The automaker is already in a weakened market position in the U.S., while in Europe, the Outlander PHEV’s sales slipped to third place during the first half of 2016.
In Japan, the scandal has decimated Outlander PHEV sales from a consistent level of around 1,000 units per month to one-quarter that over the past three months. After reporting 955 Outlander PHEV sales in March, Mitsubishi Japan reported 250 sales in April, 174 in May, and 253 in June.
At present, Mitsubishi is in the process of allying with Nissan. This tie-up is expected to finalize in October and will begin a new chapter for the beleaguered automaker, which still has plans for more electrification.
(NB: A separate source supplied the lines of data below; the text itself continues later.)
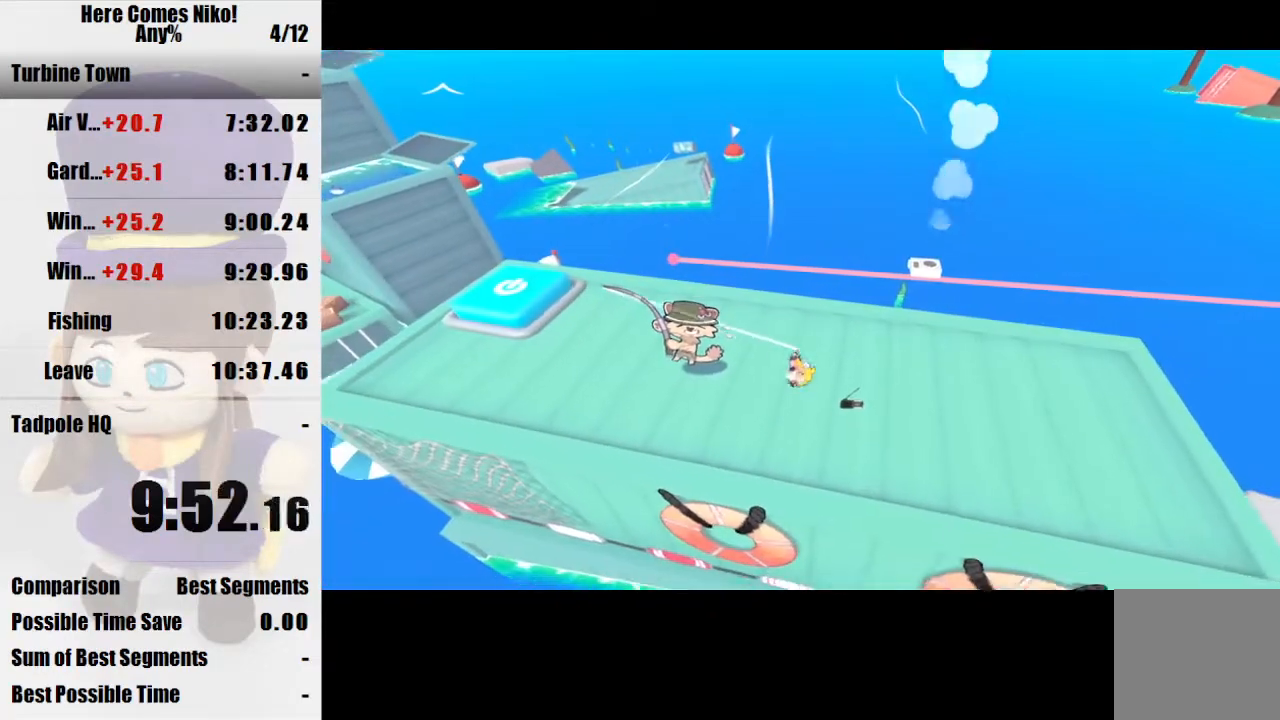
{"keys": [], "mouse": ["left"], "events": [[67, "mouse_left", "up"], [133, "mouse_left", "down"], [200, "mouse_left", "up"], [300, "mouse_left", "down"], [400, "mouse_left", "up"], [433, "mouse_left", "down"]]}
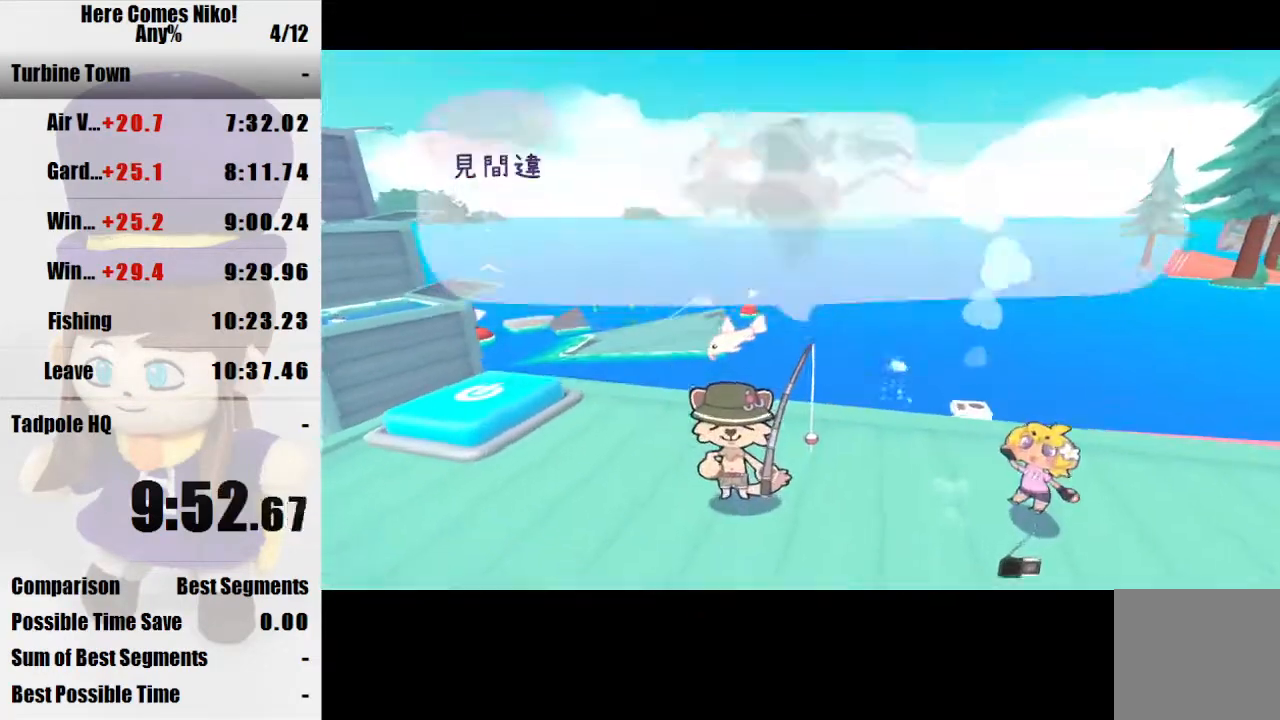
{"keys": [], "mouse": [], "events": [[33, "mouse_left", "up"], [67, "mouse_left", "down"], [167, "mouse_left", "up"], [267, "mouse_left", "down"], [367, "mouse_left", "up"], [400, "mouse_left", "down"], [500, "mouse_left", "up"]]}
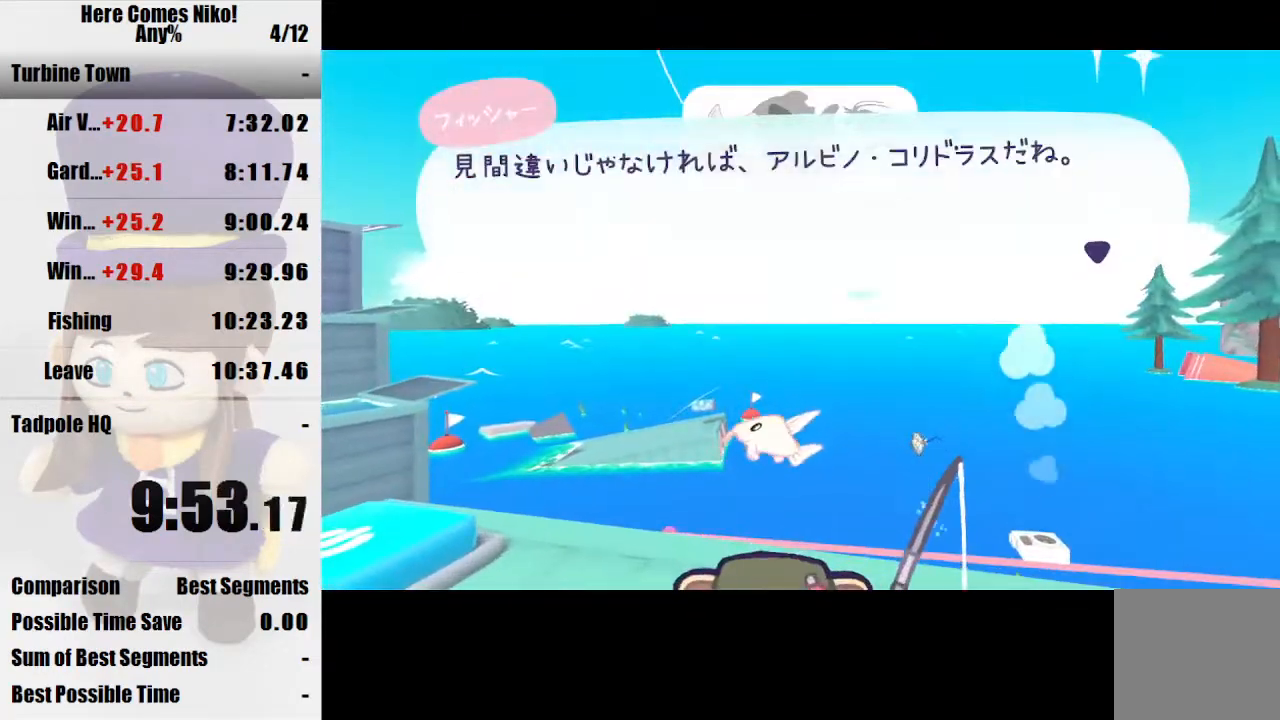
{"keys": [], "mouse": [], "events": [[33, "mouse_left", "down"], [133, "mouse_left", "up"], [233, "mouse_left", "down"], [333, "mouse_left", "up"], [367, "mouse_left", "down"], [467, "mouse_left", "up"]]}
The Outlander PHEV was fully revised for 2016 and its 12-kWh battery promised enough usable range, combined with all-wheel-drive SUV performance, to fill a niche no other automaker has yet to serve at the same price point.
The crossover is sold in at least 48 global markets, but Mitsubishi has bypassed North America despite consumer demand and as upscale Porsche Cayenne, BMW X5, and Volvo XC90 plug-in SUV variants have come to market.
In all, just 13 plug-in hybrids — mostly front-wheel-drive cars — are now on sale in the U.S.
Arnone said when the Outlander PHEV does arrive, it will be the best vehicle it can be in this segment, and indeed its standing as one of the world’s best-selling plug-in electrified vehicles lends credence to that statement.
This article originally appeared on Hybrid Cars.
Inside Looking Out on Jul 30, 2016
I would say Tesla 3. I would go to Mitsu dealership only if I had concealed weapos with me. Last few times I have been in Mitsu dealership it felt like visiting drug dealer (as shown in movies). And sales "specialists" were hiding somewhere and ones who eventually showed up alive did not look credible enough to do business with.
HotPotato on Jul 31, 2016
It's what BTSR kept telling Chevy it should make: a bigger Volt. Sort of. Top Gear and a few others have reviewed the Mitsu. Compared to the current Volt, the Mitsu's gas engine is loud and coarse, its ride is trucklike, and its electric range is considerably shorter. But its passive safety ratings are good and its active safety options are comparable to the Volt's, and its price should be competitive. The pitch is appealing: get to work without using any gas, get 40 mpg on road trips, and have enough room to bring Sage and Moxie along on your Costco runs...and don't spend Volvo XC90 PHEV or BMW X5 PHEV money for the privilege. I don't think it'll sell as well in the US as it does in Europe, where tradition and tax law mean your company is paying the steepish purchase price of the car itself, and your personal cost consists of high-priced gasoline and tax liability based on the car's environmental impact. There, people look at this car and see thousands of extra pounds or euros in their wallet each year. Here, we'll likely look at it and say "so I can have the refinement of a truck and the price and specs of a first-year Volt? Meh." But we'll see. It will be in a class of one.